** What the exercise asks **
In the entries that follow, the lines from the one with "nose: (607, 288)" through the one with "right back paw: (281, 394)" are the ones to write out, exactly and with both ends included. Nothing else should appear.

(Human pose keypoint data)
#####

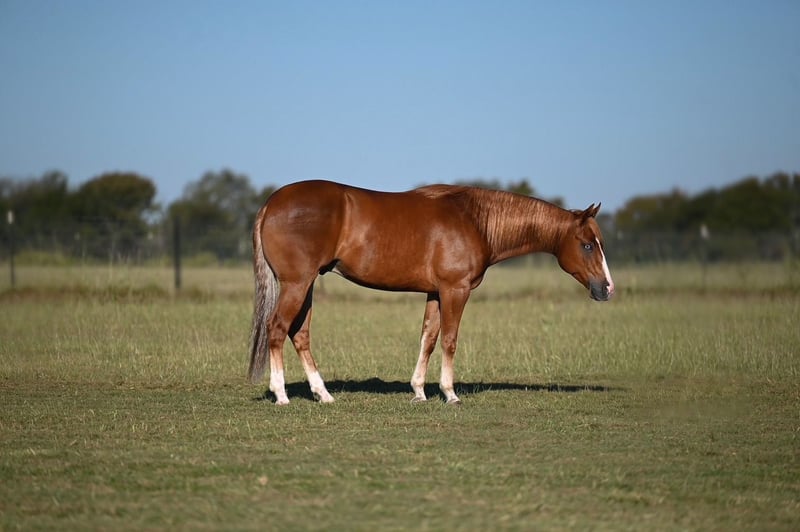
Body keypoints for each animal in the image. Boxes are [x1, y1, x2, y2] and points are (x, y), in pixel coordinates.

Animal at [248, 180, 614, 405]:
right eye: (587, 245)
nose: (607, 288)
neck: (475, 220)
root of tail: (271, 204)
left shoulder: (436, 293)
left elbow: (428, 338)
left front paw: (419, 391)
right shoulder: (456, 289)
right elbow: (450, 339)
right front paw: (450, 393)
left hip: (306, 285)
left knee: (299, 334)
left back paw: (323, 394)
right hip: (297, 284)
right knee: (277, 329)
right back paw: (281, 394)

#####

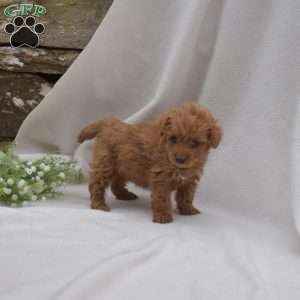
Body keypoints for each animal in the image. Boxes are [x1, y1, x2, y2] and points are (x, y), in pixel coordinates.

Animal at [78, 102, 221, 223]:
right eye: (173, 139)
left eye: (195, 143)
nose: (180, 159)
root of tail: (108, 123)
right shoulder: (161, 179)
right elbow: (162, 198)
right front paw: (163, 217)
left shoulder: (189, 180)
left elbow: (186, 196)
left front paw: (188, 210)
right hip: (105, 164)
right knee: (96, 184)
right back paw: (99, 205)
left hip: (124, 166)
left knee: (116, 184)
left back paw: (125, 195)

#####

** Answer **
nose: (607, 288)
neck: (475, 220)
root of tail: (271, 204)
left shoulder: (436, 293)
left elbow: (428, 338)
left front paw: (419, 391)
right shoulder: (456, 289)
right elbow: (450, 339)
right front paw: (450, 393)
left hip: (306, 285)
left knee: (299, 334)
left back paw: (323, 394)
right hip: (297, 284)
right knee: (277, 329)
right back paw: (281, 394)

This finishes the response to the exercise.